**Fragmento de texto**
Opinión

Por un apagón verborreico

Bastantes de quienes me conocen me tienen por persona extrovertida tirando a parlanchina, aunque yo no me veo así y creo que el malentendido puede derivarse de mi inveterada afición dipsómana y a la posibilidad de que algunos me hayan frecuentado más de noche que de día y preferiblemente achispado lo que explicaría la disparidad de percepciones. Tampoco es que haya hecho voto de silencio ni viva instalado en mutismo alguno, que para eso ya está mi amigo Fran, con el que te puedes tirar toda la noche de copas pasándolo de cine sin que de sus labios brote una frase articulada del estilo sujeto – verbo - predicado. Me considero, por tanto, de locuacidad normal.

Nos torturan con declaraciones, comunicados, ruedas de prensa, tertulias, presencia constante en radios y televisiones o con una de las grandes plagas de nuestro tiempo: las conexiones en directo y a traición al menor descuido televidente.​

Aclarado que no le hago ascos ni al silencio ni al don de la ebriedad, sí he de manifestar que considero que el diálogo está sobrevalorado. Al menos lo que ahora se conoce como tal, que para el que suscribe acostumbra a ser una mera concatenación de monólogos que no suelen conducir a ningún sitio, con los inanes discursos políticos como exponente palmario de un grado de abrasión que hace casi imposible huir de ellos. Nos torturan con declaraciones, comunicados, ruedas de prensa, tertulias, presencia constante en radios y televisiones o con una de las grandes plagas de nuestro tiempo: las conexiones en directo y a traición al menor descuido televidente.

**Material de estudio**
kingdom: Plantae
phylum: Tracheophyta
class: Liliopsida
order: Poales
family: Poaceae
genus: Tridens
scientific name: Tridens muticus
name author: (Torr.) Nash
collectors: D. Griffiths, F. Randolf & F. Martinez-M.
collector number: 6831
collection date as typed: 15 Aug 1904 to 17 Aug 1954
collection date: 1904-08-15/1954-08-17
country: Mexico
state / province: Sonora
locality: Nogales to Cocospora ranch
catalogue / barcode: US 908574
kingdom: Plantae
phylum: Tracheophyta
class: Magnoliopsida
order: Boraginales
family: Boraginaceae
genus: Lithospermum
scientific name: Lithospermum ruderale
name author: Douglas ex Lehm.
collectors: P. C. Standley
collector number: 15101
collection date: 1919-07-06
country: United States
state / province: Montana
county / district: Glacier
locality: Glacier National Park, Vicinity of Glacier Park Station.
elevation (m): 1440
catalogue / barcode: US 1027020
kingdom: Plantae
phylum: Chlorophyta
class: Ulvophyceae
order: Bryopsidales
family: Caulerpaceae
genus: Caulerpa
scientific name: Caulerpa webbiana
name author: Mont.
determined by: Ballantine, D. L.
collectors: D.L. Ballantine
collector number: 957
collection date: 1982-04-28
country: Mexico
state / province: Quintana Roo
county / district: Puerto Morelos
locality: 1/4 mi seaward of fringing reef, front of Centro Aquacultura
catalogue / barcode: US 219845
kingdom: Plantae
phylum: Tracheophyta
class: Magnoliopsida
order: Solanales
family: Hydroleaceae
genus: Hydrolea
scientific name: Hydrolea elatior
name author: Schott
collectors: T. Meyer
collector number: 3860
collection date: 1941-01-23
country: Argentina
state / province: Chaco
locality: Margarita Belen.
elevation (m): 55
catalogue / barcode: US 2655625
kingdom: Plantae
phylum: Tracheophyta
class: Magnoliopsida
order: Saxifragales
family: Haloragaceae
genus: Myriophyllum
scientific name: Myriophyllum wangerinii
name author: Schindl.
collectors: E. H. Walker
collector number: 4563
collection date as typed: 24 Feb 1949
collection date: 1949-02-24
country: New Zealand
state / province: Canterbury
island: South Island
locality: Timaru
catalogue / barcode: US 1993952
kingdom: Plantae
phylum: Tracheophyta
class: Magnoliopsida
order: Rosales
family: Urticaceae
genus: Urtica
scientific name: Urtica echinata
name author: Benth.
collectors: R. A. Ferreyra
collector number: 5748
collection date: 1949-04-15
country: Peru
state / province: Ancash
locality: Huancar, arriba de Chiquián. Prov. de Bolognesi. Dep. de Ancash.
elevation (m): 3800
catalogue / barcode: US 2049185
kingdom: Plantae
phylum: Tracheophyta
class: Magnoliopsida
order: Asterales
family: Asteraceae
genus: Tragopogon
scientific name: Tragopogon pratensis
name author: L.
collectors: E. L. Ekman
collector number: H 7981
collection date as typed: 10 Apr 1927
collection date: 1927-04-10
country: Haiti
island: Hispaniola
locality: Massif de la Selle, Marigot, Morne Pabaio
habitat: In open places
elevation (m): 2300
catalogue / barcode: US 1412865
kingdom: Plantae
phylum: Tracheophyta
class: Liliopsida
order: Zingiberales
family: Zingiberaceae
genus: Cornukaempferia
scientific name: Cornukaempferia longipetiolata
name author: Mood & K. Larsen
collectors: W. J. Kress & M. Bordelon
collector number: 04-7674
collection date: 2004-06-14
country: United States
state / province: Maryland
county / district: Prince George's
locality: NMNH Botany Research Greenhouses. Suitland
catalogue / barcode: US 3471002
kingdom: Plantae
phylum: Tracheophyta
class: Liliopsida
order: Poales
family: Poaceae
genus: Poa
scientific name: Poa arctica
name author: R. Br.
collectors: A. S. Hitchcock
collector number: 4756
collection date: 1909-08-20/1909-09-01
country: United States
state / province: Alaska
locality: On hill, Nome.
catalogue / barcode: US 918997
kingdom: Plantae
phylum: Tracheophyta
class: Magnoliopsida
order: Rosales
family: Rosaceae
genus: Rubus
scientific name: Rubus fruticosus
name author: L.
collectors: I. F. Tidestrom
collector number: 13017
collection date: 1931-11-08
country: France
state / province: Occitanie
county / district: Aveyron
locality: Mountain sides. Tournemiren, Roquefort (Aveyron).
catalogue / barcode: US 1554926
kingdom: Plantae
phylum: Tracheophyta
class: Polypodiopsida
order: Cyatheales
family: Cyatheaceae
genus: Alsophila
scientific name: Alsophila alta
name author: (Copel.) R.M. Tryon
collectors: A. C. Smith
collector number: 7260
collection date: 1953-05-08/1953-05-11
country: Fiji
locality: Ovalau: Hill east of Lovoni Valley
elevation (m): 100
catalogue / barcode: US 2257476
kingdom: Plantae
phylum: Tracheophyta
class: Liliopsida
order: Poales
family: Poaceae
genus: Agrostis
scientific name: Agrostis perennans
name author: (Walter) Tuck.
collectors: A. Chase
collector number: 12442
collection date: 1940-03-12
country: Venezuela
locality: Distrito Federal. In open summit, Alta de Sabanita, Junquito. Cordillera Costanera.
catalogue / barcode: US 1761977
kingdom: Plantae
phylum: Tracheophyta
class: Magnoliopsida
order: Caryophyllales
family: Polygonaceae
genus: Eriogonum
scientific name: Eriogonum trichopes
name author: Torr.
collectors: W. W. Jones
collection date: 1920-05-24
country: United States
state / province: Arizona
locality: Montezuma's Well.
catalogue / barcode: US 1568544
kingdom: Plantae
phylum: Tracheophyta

**Tareas**
1. En el artículo de opinión sobre el exceso de palabras, ¿cómo se llama el amigo con quien se puede pasar toda la noche de copas sin que diga una frase articulada?
2. Retoma el artículo de opinión sobre el exceso de palabras y continúalo a partir de su última frase.

**Respuestas**
1. Se llama Fran.

2.
De guaje (y también ahora) era muy aficionado a los tebeos de Lucky Luke y en ellos había un personaje secundario pero recurrente que se ganaba la vida intentado vender crecepelos con charlatanería digna de mejor causa, pero si en el ficcional Salvaje Oeste de nuestra infancia estos embaucadores solían acabar embadurnados de brea y cubiertos de plumas, en la alta política actual se les premia con jefaturas de gabinetes, direcciones generales o canonjías semejantes generosamente remuneradas.

Por eso propongo un apagón temporal del discurso político que enmudezca a los profesionales del gremio y nos permita juzgarlos únicamente por sus actos y no por su verborrea

En los tiempos que corren, donde reina la sobreinformación (sobre la calidad de la misma correremos un tupido velo), se me antojan innecesarios estos ejercicios de cansino proselitismo: los convencidos ya están ganados para la causa, a los refractarios no se les va a captar porque pescan en otros caladeros mediáticos y dubitativos ya casi no quedan porque, como he contado otras veces, este es un país de más certezas que dudas. Por eso propongo un apagón temporal del discurso político que enmudezca a los profesionales del gremio y nos permita juzgarlos únicamente por sus actos y no por su verborrea: observar donde han elegido vivir y no lo que dicen sobre la especulación inmobiliaria, ver a quienes recurren para la formación y atención médica de sus familiares y hacer caso omiso de sus manifestaciones sobre educación y sanidad pública, fiscalizar la pulcritud de sus obligaciones tributarias con la Hacienda nacional ignorando soflamas patrióticas que para algunos no parecen reñidas con el uso de paraísos fiscales… Un apagón en toda regla que haga buena la paremia bíblica de Mateo, 7:16: “Por sus frutos los conoceréis”. Y no por la brasa que nos dan. ¿No sería maravilloso?